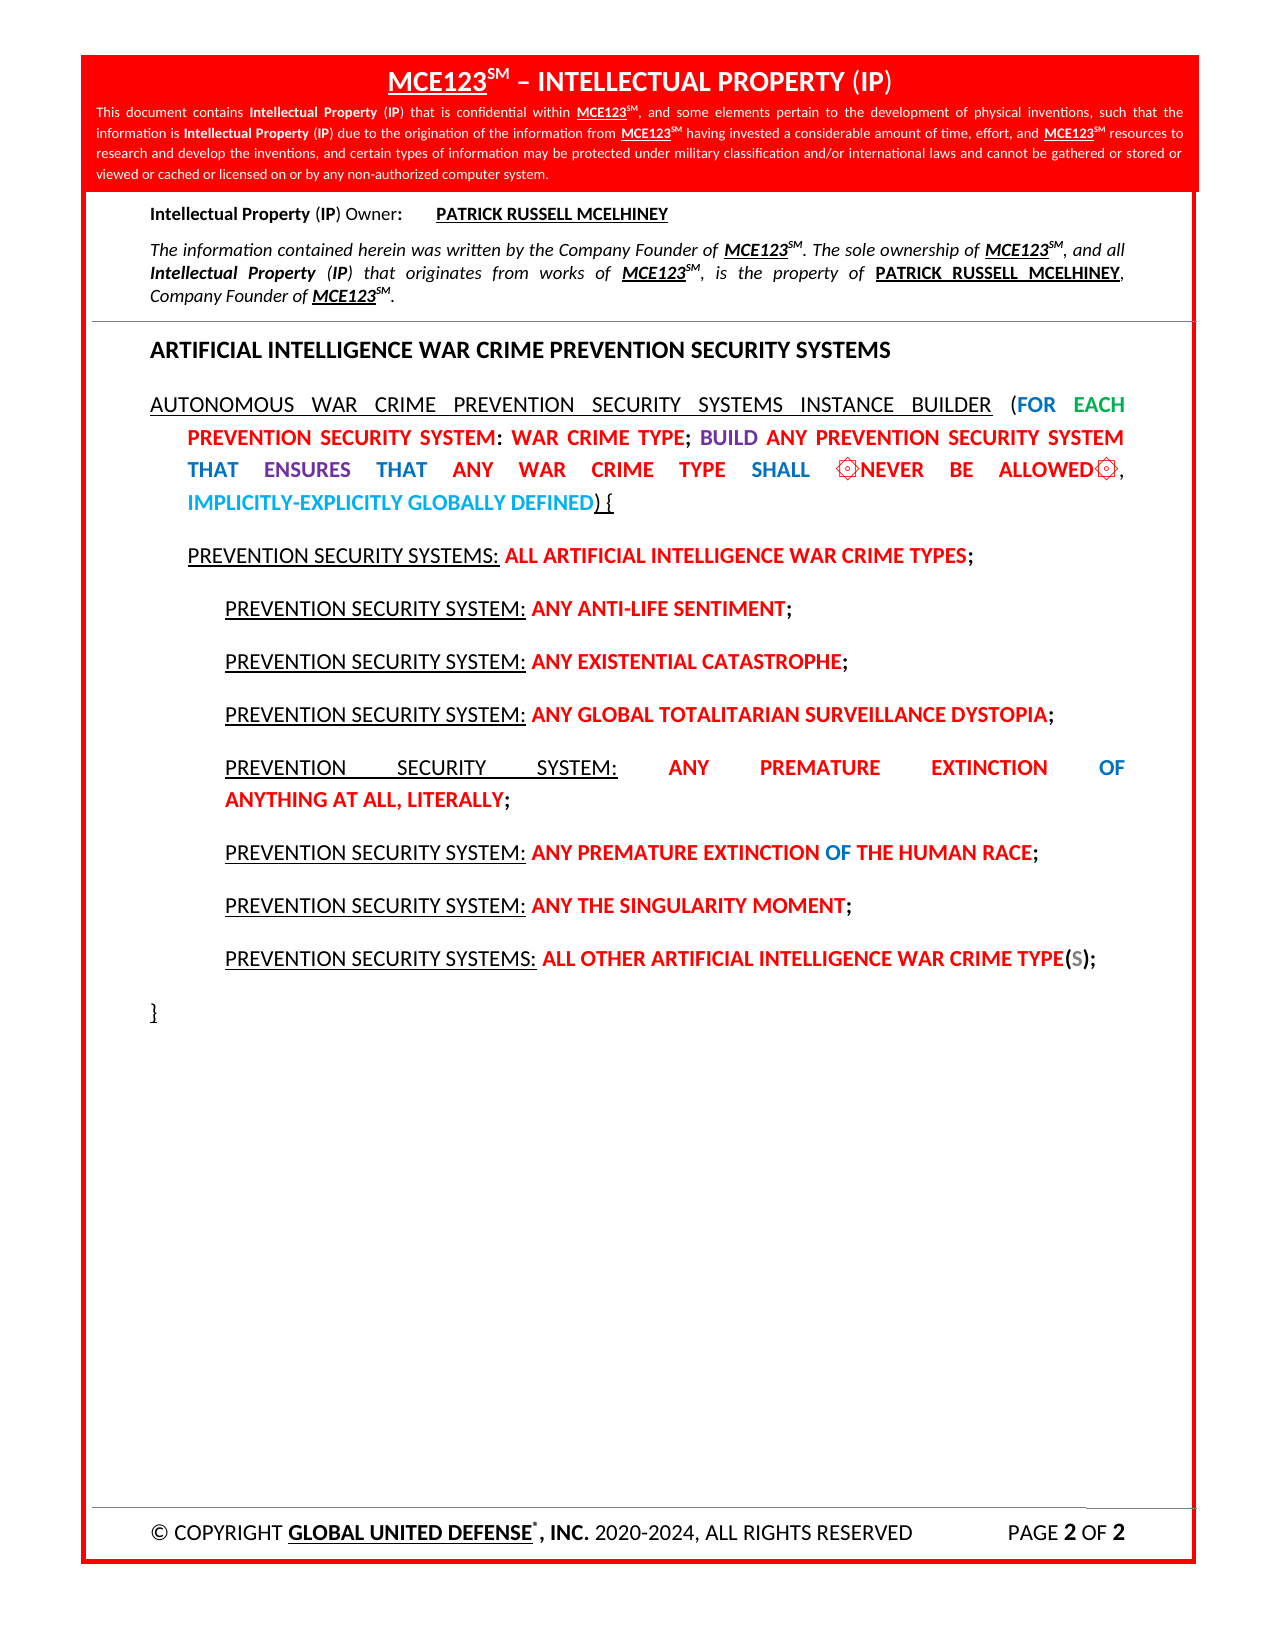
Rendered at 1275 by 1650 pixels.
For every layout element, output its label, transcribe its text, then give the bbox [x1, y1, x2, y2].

text PREVENTION SECURITY SYSTEM: ANY ANTI-LIFE SENTIMENT; [225, 594, 1125, 622]
text AUTONOMOUS WAR CRIME PREVENTION SECURITY SYSTEMS INSTANCE BUILDER (FOR EACH PREVENTION SECURITY SYSTEM: WAR CRIME TYPE; BUILD ANY PREVENTION SECURITY SYSTEM THAT ENSURES THAT ANY WAR CRIME TYPE SHALL ۞NEVER BE ALLOWED۞, IMPLICITLY-EXPLICITLY GLOBALLY DEFINED) { [150, 391, 1125, 516]
text PREVENTION SECURITY SYSTEM: ANY EXISTENTIAL CATASTROPHE; [225, 647, 1125, 675]
text ARTIFICIAL INTELLIGENCE WAR CRIME PREVENTION SECURITY SYSTEMS [150, 335, 1125, 365]
text PREVENTION SECURITY SYSTEM: ANY THE SINGULARITY MOMENT; [225, 892, 1125, 919]
text PREVENTION SECURITY SYSTEM: ANY PREMATURE EXTINCTION OF ANYTHING AT ALL, LITERALLY; [225, 753, 1125, 813]
text } [150, 998, 1125, 1026]
text PREVENTION SECURITY SYSTEM: ANY PREMATURE EXTINCTION OF THE HUMAN RACE; [225, 838, 1125, 867]
text PREVENTION SECURITY SYSTEM: ANY GLOBAL TOTALITARIAN SURVEILLANCE DYSTOPIA; [225, 700, 1125, 728]
text PREVENTION SECURITY SYSTEMS: ALL OTHER ARTIFICIAL INTELLIGENCE WAR CRIME TYPE(S); [187, 944, 1125, 973]
text PREVENTION SECURITY SYSTEMS: ALL ARTIFICIAL INTELLIGENCE WAR CRIME TYPES; [187, 541, 1125, 569]
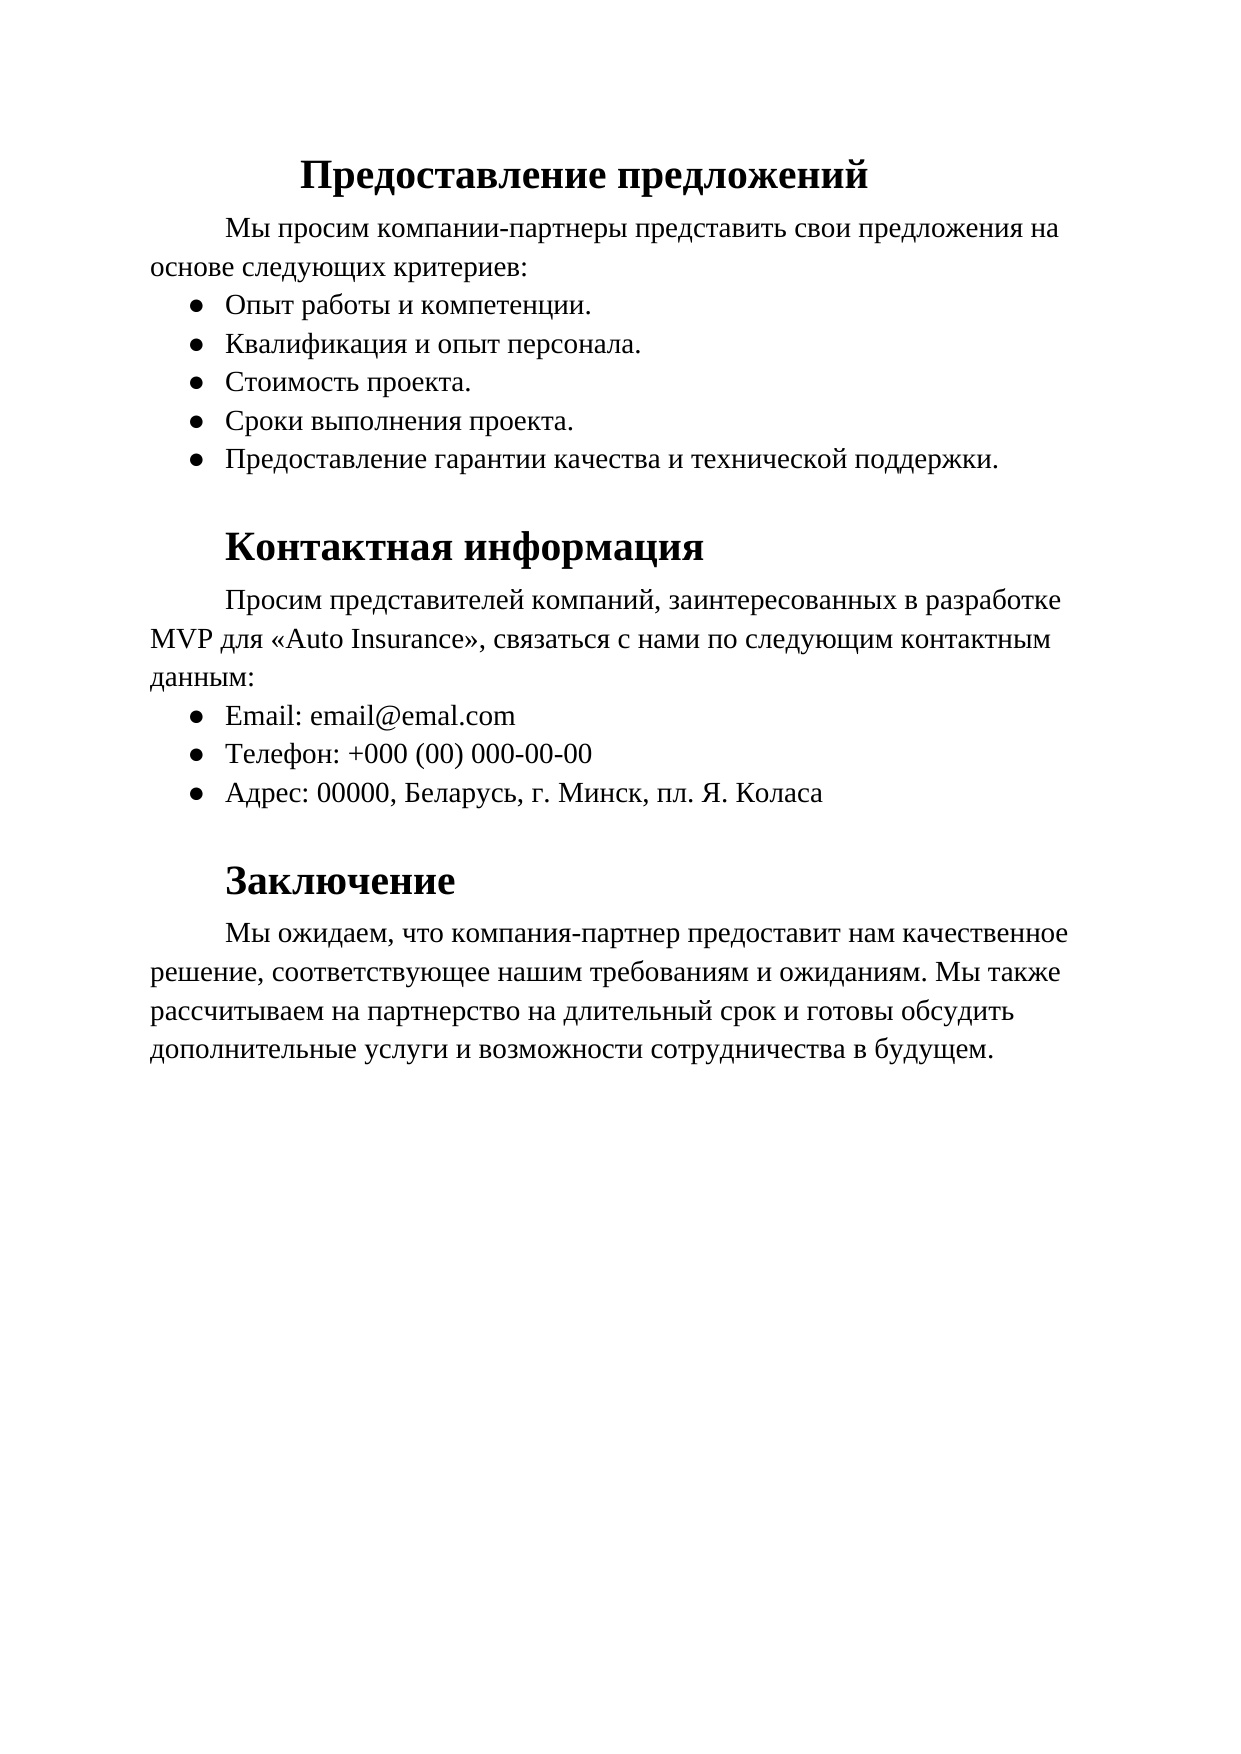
.....
*WHAT TO DO*
Transcribe the listing above in full and exactly; no pictures belong in the copy.

*RESULT FOR THIS TASK*
Rendered at 1275 by 1650 pixels.
For every layout element, output its label, transcribe its text, then give the bbox [x1, y1, x2, y2].

text PREVENTION SECURITY SYSTEM: ANY ANTI-LIFE SENTIMENT; [225, 594, 1125, 622]
text AUTONOMOUS WAR CRIME PREVENTION SECURITY SYSTEMS INSTANCE BUILDER (FOR EACH PREVENTION SECURITY SYSTEM: WAR CRIME TYPE; BUILD ANY PREVENTION SECURITY SYSTEM THAT ENSURES THAT ANY WAR CRIME TYPE SHALL ۞NEVER BE ALLOWED۞, IMPLICITLY-EXPLICITLY GLOBALLY DEFINED) { [150, 391, 1125, 516]
text PREVENTION SECURITY SYSTEM: ANY EXISTENTIAL CATASTROPHE; [225, 647, 1125, 675]
text ARTIFICIAL INTELLIGENCE WAR CRIME PREVENTION SECURITY SYSTEMS [150, 335, 1125, 365]
text PREVENTION SECURITY SYSTEM: ANY THE SINGULARITY MOMENT; [225, 892, 1125, 919]
text PREVENTION SECURITY SYSTEM: ANY PREMATURE EXTINCTION OF ANYTHING AT ALL, LITERALLY; [225, 753, 1125, 813]
text } [150, 998, 1125, 1026]
text PREVENTION SECURITY SYSTEM: ANY PREMATURE EXTINCTION OF THE HUMAN RACE; [225, 838, 1125, 867]
text PREVENTION SECURITY SYSTEM: ANY GLOBAL TOTALITARIAN SURVEILLANCE DYSTOPIA; [225, 700, 1125, 728]
text PREVENTION SECURITY SYSTEMS: ALL OTHER ARTIFICIAL INTELLIGENCE WAR CRIME TYPE(S); [187, 944, 1125, 973]
text PREVENTION SECURITY SYSTEMS: ALL ARTIFICIAL INTELLIGENCE WAR CRIME TYPES; [187, 541, 1125, 569]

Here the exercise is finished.